10 October 2018

State of the Ensemble

Darest thou now, O Soul,
Walk out with me toward the Unknown Region,
Where neither ground is for the feet, nor any path to follow?
– Walt Whitman

It is a most curious matter, this expansion of the Boston Harbor Heave-Ho (Tea Party Dance) from the original trio, to the present quartet.  There is no insufficiency about the original scoring.  The horn line nevertheless imparts the sense that it has always been an integral component; and I made no alterations soever to the original three lines.  In a small way, something of a compositional tour-de-force.  We four all like the piece.

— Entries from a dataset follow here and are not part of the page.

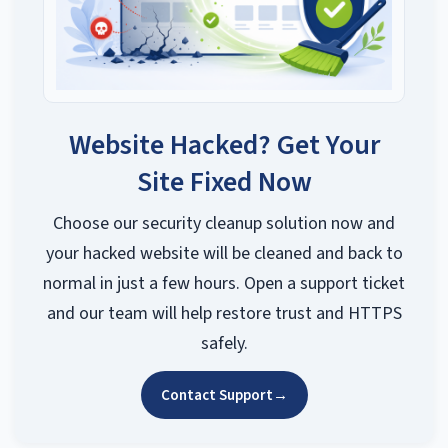
Website Hacked? Get Your
Site Fixed Now
Choose our security cleanup solution now and
your hacked website will be cleaned and back to
normal in just a few hours. Open a support ticket
and our team will help restore trust and HTTPS
safely.
Contact Support
→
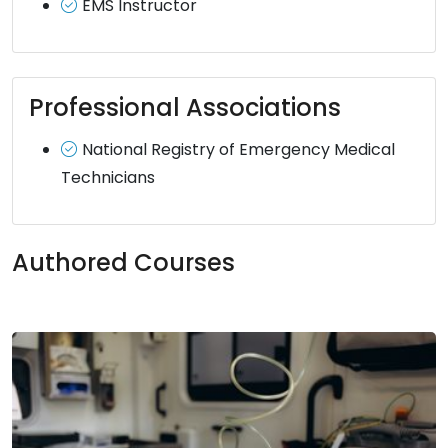
EMS Instructor
Professional Associations
National Registry of Emergency Medical
Technicians
Authored Courses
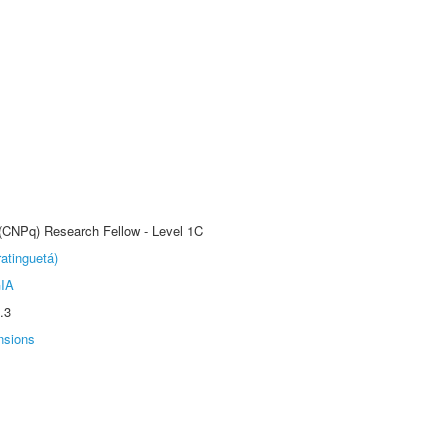
 (CNPq) Research Fellow - Level 1C
atinguetá)
IA
.3
nsions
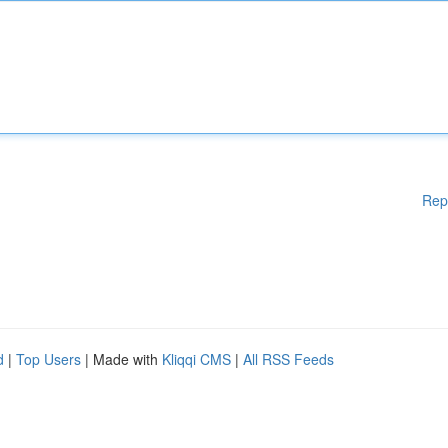
Rep
d
|
Top Users
| Made with
Kliqqi CMS
|
All RSS Feeds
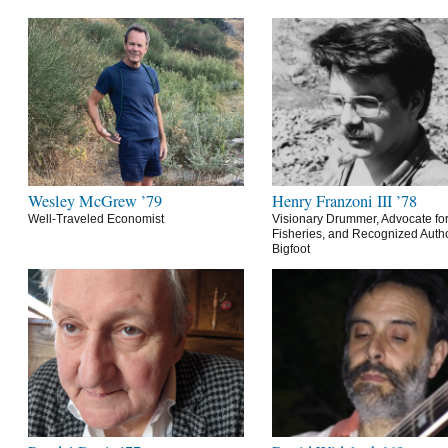
Wesley McGrew ’79
Henry Franzoni III ’78
Well-Traveled Economist
Visionary Drummer, Advocate for
Fisheries, and Recognized Autho
Bigfoot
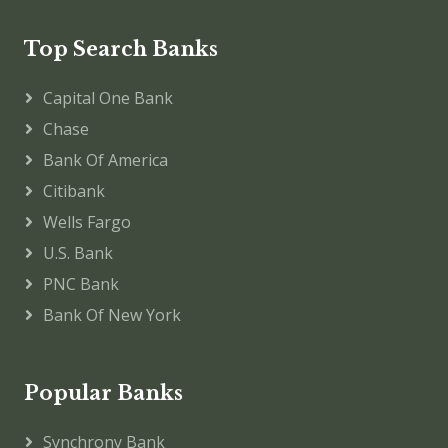
Top Search Banks
Capital One Bank
Chase
Bank Of America
Citibank
Wells Fargo
U.S. Bank
PNC Bank
Bank Of New York
Popular Banks
Synchrony Bank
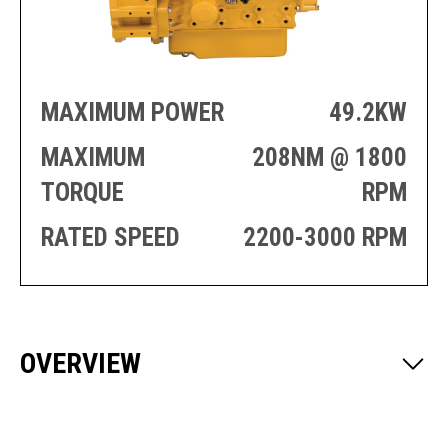
PRODUCTION
THRUSTER
GENERATOR
AZIMUTH
SETS
WELL SERVICE
ENGINES
SUSTAIN
MAXIMUM POWER
49.2KW
WELL SERVICE
HAZPAK
MAXIMUM
208NM @ 1800
TORQUE
RPM
RATED SPEED
2200-3000 RPM
OVERVIEW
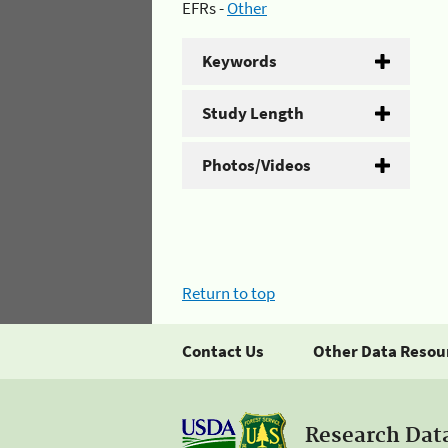
EFRs -
Other
Keywords
Study Length
Photos/Videos
Return to top
Contact Us
Other Data Resou
Research Dat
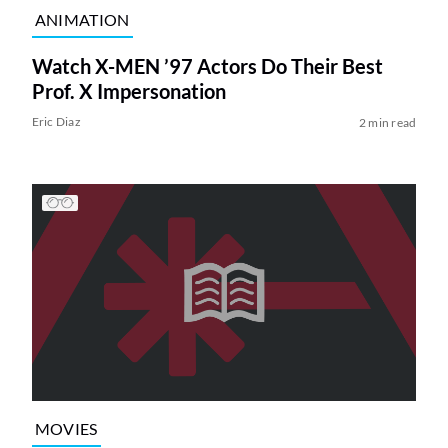
ANIMATION
Watch X-MEN ’97 Actors Do Their Best
Prof. X Impersonation
Eric Diaz
2 min read
MOVIES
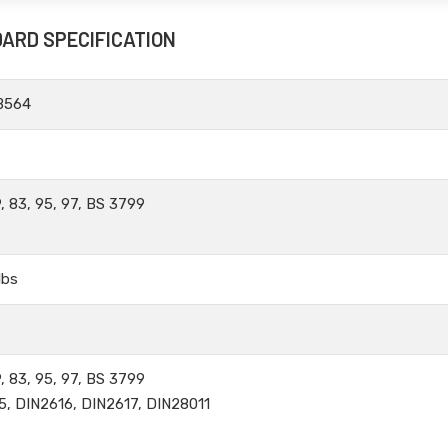
DARD SPECIFICATION
B564
, 83, 95, 97, BS 3799
lbs
, 83, 95, 97, BS 3799
5, DIN2616, DIN2617, DIN28011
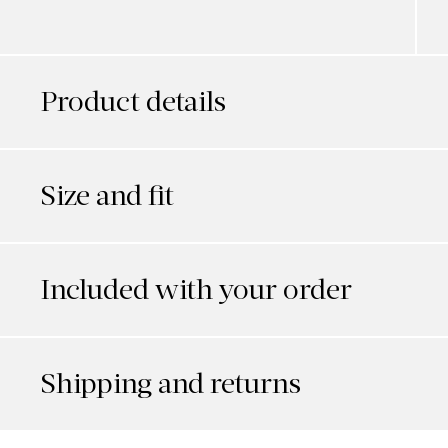
Product details
Size and fit
Included with your order
Shipping and returns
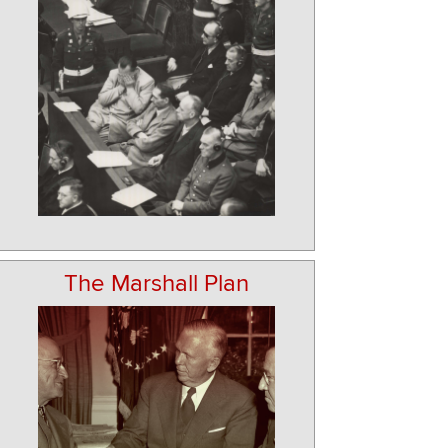
The Marshall Plan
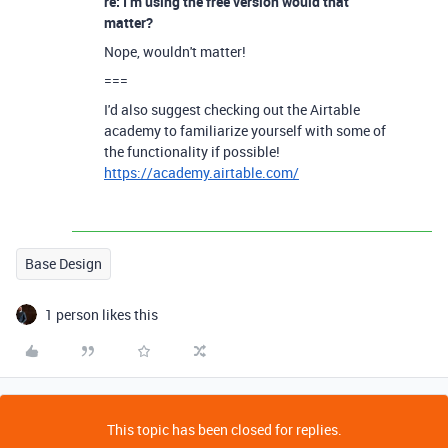
re: I’m using the free version would that
matter?
Nope, wouldn't matter!
===
I'd also suggest checking out the Airtable
academy to familiarize yourself with some of
the functionality if possible!
https://academy.airtable.com/
Base Design
1 person likes this
This topic has been closed for replies.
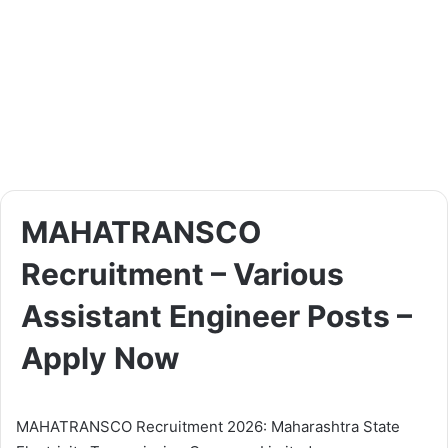
MAHATRANSCO
Recruitment – Various
Assistant Engineer Posts –
Apply Now
MAHATRANSCO Recruitment 2026: Maharashtra State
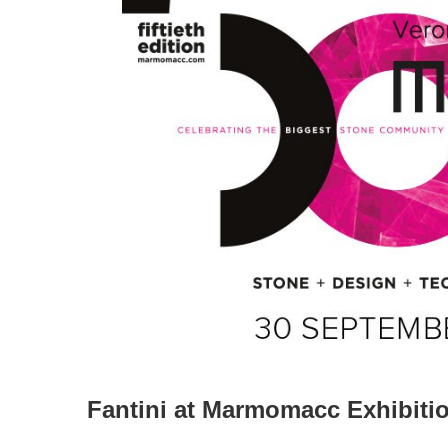
Fantini at Marmomacc Exhibiti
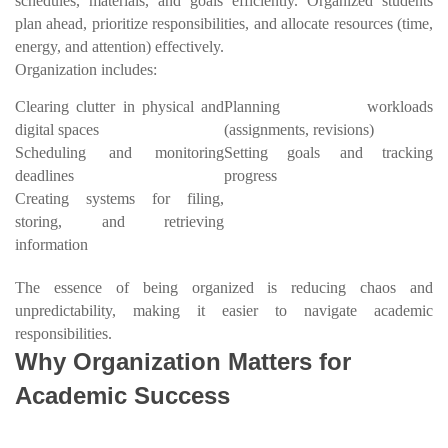
schedules, materials, and goals efficiently. Organized students
plan ahead, prioritize responsibilities, and allocate resources (time,
energy, and attention) effectively.
Organization includes:
Clearing clutter in physical and
Planning workloads
digital spaces
(assignments, revisions)
Scheduling and monitoring
Setting goals and tracking
deadlines
progress
Creating systems for filing,
storing, and retrieving
information
The essence of being organized is reducing chaos and
unpredictability, making it easier to navigate academic
responsibilities.
Why Organization Matters for
Academic Success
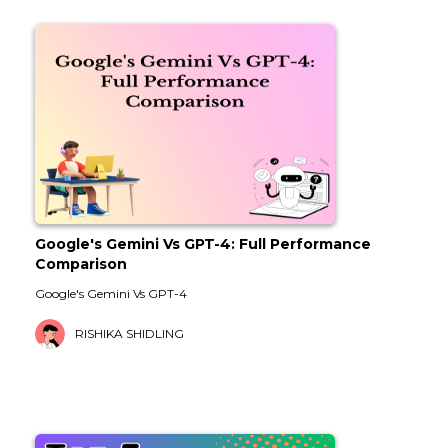
Google's Gemini Vs GPT-4: Full Performance
Comparison
Google's Gemini Vs GPT-4
RISHIKA SHIDLING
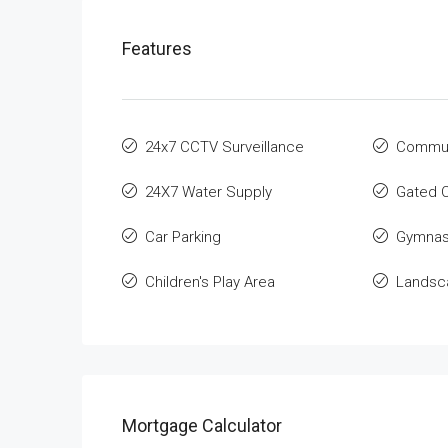
Features
24x7 CCTV Surveillance
Communi
24X7 Water Supply
Gated 
Car Parking
Gymnas
Children's Play Area
Landsca
Mortgage Calculator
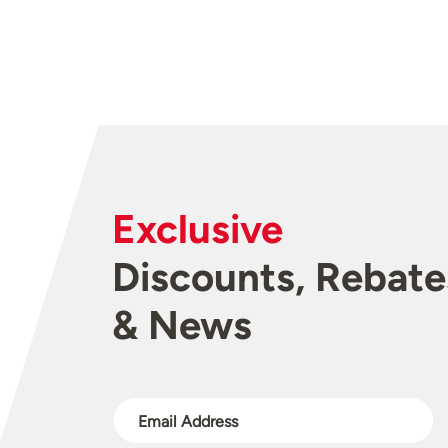
Exclusive
Discounts, Rebate
& News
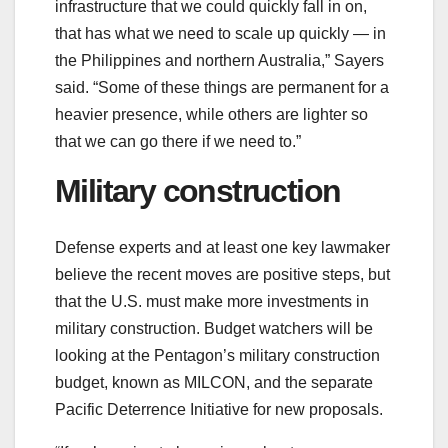
infrastructure that we could quickly fall in on,
that has what we need to scale up quickly ― in
the Philippines and northern Australia,” Sayers
said. “Some of these things are permanent for a
heavier presence, while others are lighter so
that we can go there if we need to.”
Military construction
Defense experts and at least one key lawmaker
believe the recent moves are positive steps, but
that the U.S. must make more investments in
military construction. Budget watchers will be
looking at the Pentagon’s military construction
budget, known as MILCON, and the separate
Pacific Deterrence Initiative for new proposals.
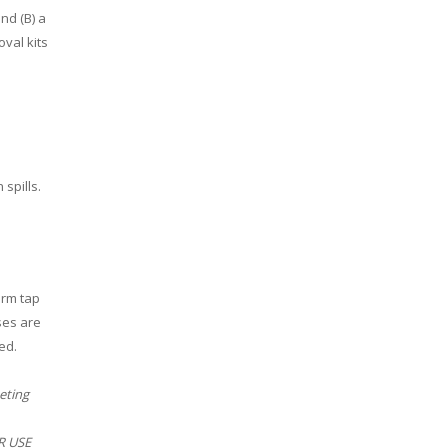
nd (B) a
val kits
spills.
arm tap
ses are
ed.
eting
ER USE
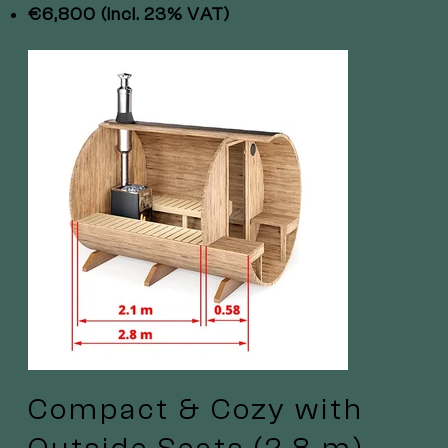
€6,800 (incl. 23% VAT)
Compact & Cozy with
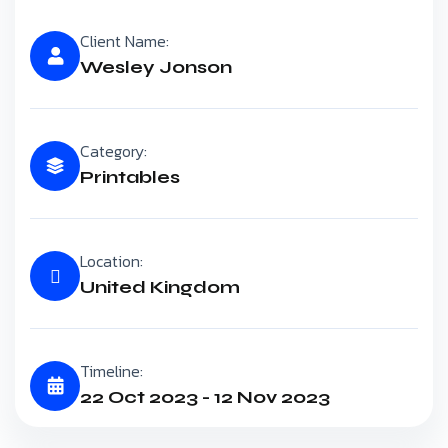
Client Name:
Wesley Jonson
Category:
Printables
Location:
United Kingdom
Timeline:
22 Oct 2023 - 12 Nov 2023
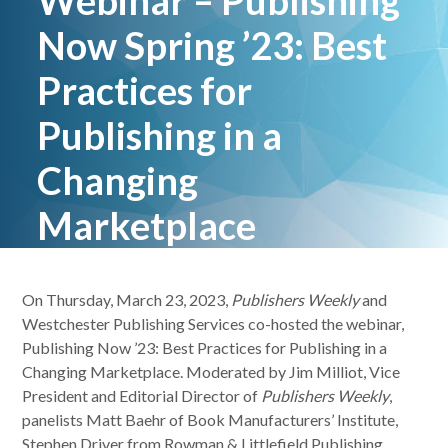
Webinar – Publishing
Now Spring ’23: Best
Practices for
Publishing in a
Changing
Marketplace
On Thursday, March 23, 2023,
Publishers Weekly
and
Westchester Publishing Services co-hosted the webinar,
Publishing Now ’23: Best Practices for Publishing in a
Changing Marketplace. Moderated by Jim Milliot, Vice
President and Editorial Director of
Publishers Weekly
,
panelists Matt Baehr of Book Manufacturers’ Institute,
Stephen Driver from Rowman & Littlefield Publishing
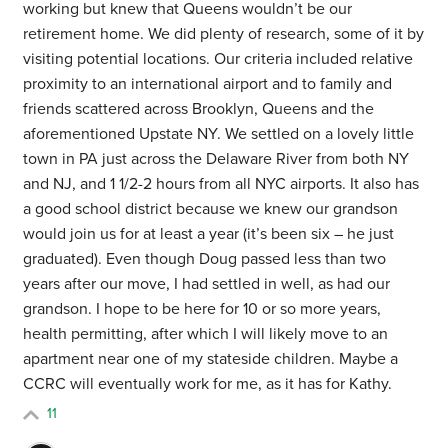
working but knew that Queens wouldn’t be our
retirement home. We did plenty of research, some of it by
visiting potential locations. Our criteria included relative
proximity to an international airport and to family and
friends scattered across Brooklyn, Queens and the
aforementioned Upstate NY. We settled on a lovely little
town in PA just across the Delaware River from both NY
and NJ, and 1 1/2-2 hours from all NYC airports. It also has
a good school district because we knew our grandson
would join us for at least a year (it’s been six – he just
graduated). Even though Doug passed less than two
years after our move, I had settled in well, as had our
grandson. I hope to be here for 10 or so more years,
health permitting, after which I will likely move to an
apartment near one of my stateside children. Maybe a
CCRC will eventually work for me, as it has for Kathy.
11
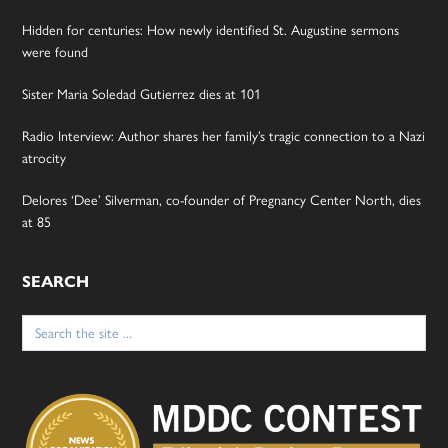
Hidden for centuries: How newly identified St. Augustine sermons
were found
Sister Maria Soledad Gutierrez dies at 101
Radio Interview: Author shares her family’s tragic connection to a Nazi
atrocity
Delores ‘Dee’ Silverman, co-founder of Pregnancy Center North, dies
at 85
SEARCH
Search
for:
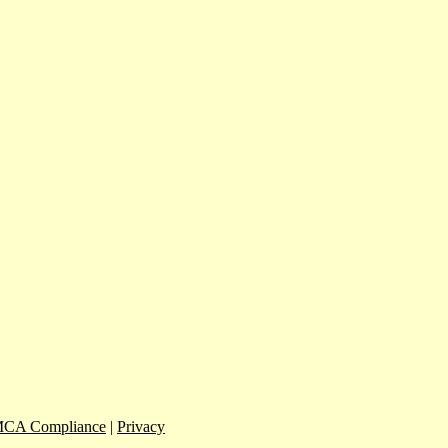
CA Compliance
|
Privacy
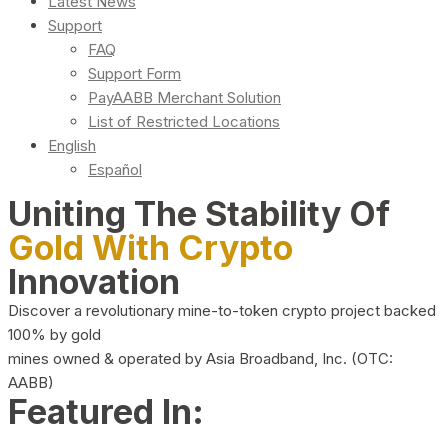
Latest News
Support
FAQ
Support Form
PayAABB Merchant Solution
List of Restricted Locations
English
Español
Uniting The Stability Of
Gold With Crypto
Innovation
Discover a revolutionary mine-to-token crypto project backed
100% by gold
mines owned & operated by Asia Broadband, Inc. (OTC:
AABB)
Featured In:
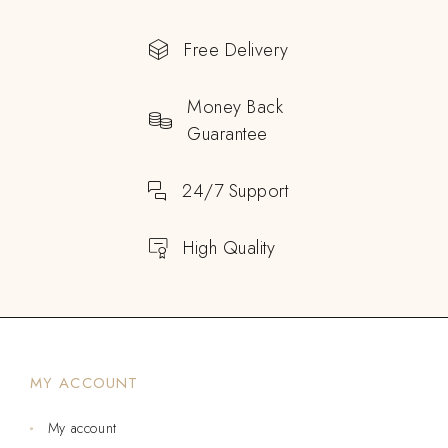
Free Delivery
Money Back
Guarantee
24/7 Support
High Quality
MY ACCOUNT
My account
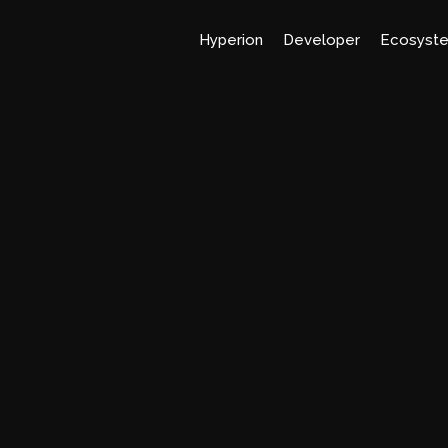
Hyperion
Developer
Ecosyst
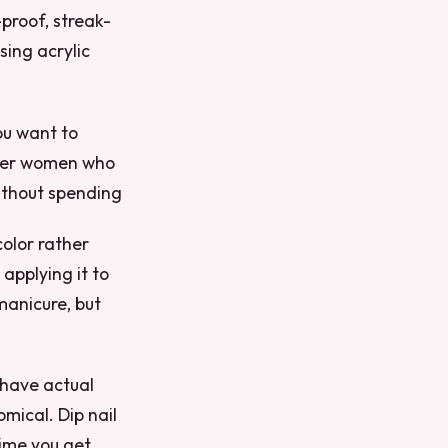
-proof, streak-
sing acrylic
you want to
other women who
without spending
color rather
 applying it to
 manicure, but
 have actual
omical. Dip nail
time you get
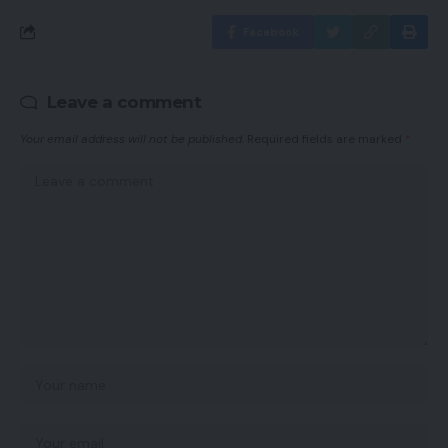
Facebook
Leave a comment
Your email address will not be published.
Required fields are marked
*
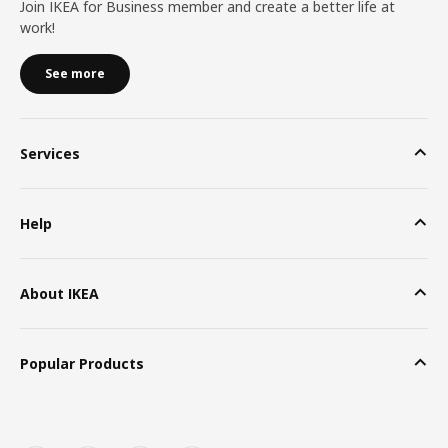
Join IKEA for Business member and create a better life at
work!
See more
Services
Help
About IKEA
Popular Products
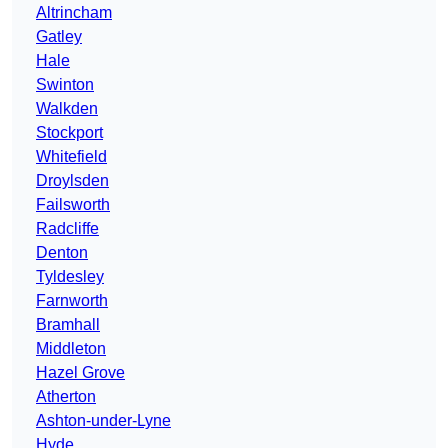
Altrincham
Gatley
Hale
Swinton
Walkden
Stockport
Whitefield
Droylsden
Failsworth
Radcliffe
Denton
Tyldesley
Farnworth
Bramhall
Middleton
Hazel Grove
Atherton
Ashton-under-Lyne
Hyde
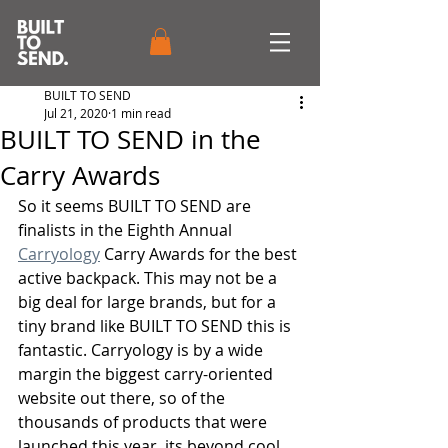
BUILT TO SEND
Jul 21, 2020
1 min read
BUILT TO SEND in the
Carry Awards
So it seems BUILT TO SEND are 
finalists in the Eighth Annual 
Carryology
 Carry Awards for the best 
active backpack. This may not be a 
big deal for large brands, but for a 
tiny brand like BUILT TO SEND this is 
fantastic. Carryology is by a wide 
margin the biggest carry-oriented 
website out there, so of the 
thousands of products that were 
launched this year, its beyond cool 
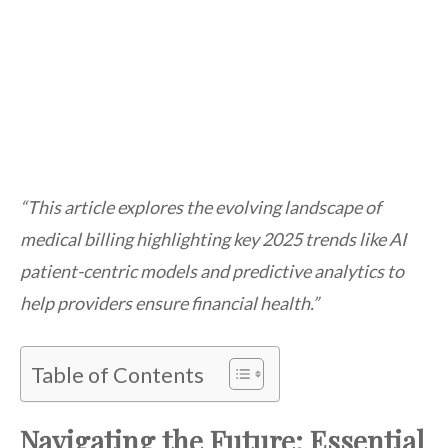
“This article explores the evolving landscape of
medical billing highlighting key 2025 trends like AI
patient-centric models and predictive analytics to
help providers ensure financial health.”
Table of Contents
Navigating the Future: Essential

From the character of the fixed media for Kurosawa's Scarecrow, Pam jested to the effect of worrying just how horrid my memories were, of Packanack Lake.  Nevertheless, a separate quip (equally sympathetic) a rose during rehearsal, at the point where the live ensemble wait out a period of about 1'45", when I closed my eyes, and Pam wondered aloud if I hadn't fallen asleep.  While there is a kind of dark, diaphanous mystery to the prerecorded mix, I find it truly, profoundly relaxing.  The rehearsals have gone better and better; and while the chance aspect of just how the live quartet and the fixed media coordinate means that it's never quite the same twice, I find it some kind of marvelous, how apt the chance interplay always turns out.  Not really sure how I managed that.  (No, I had not fallen asleep.)

Between Kurosawa's Scarecrow and Mistaken for the Sacred, the surface similarity is of course the combination of live instruments with fixed media.  Chief among many differences, probably, are 1) the distinct character and materials in the fixed media, 2) the fact that the entrances of the ensemble are fairly free in Kurosawa's Scarecrow, but the alignment of the two elements is fairly strict in M. for the S., and 3) the writing for the instruments is busier and quirkier in Mistaken for the Sacred.  Of the three pieces we rehearsed yesterday evening, then, we needed to train a bit more attention upon a few passages in M. for the S.  Both of these pieces are experiencing significant artistic gains as we work them up now, with the benefit of the previous performances.

Tomorrow, I have a rehearsal with Louise Mundinger of the Voluntary on "Beautiful Savior."  It has got to be ten years or more since last I played the clarinet at St Paul's on Tremont Street.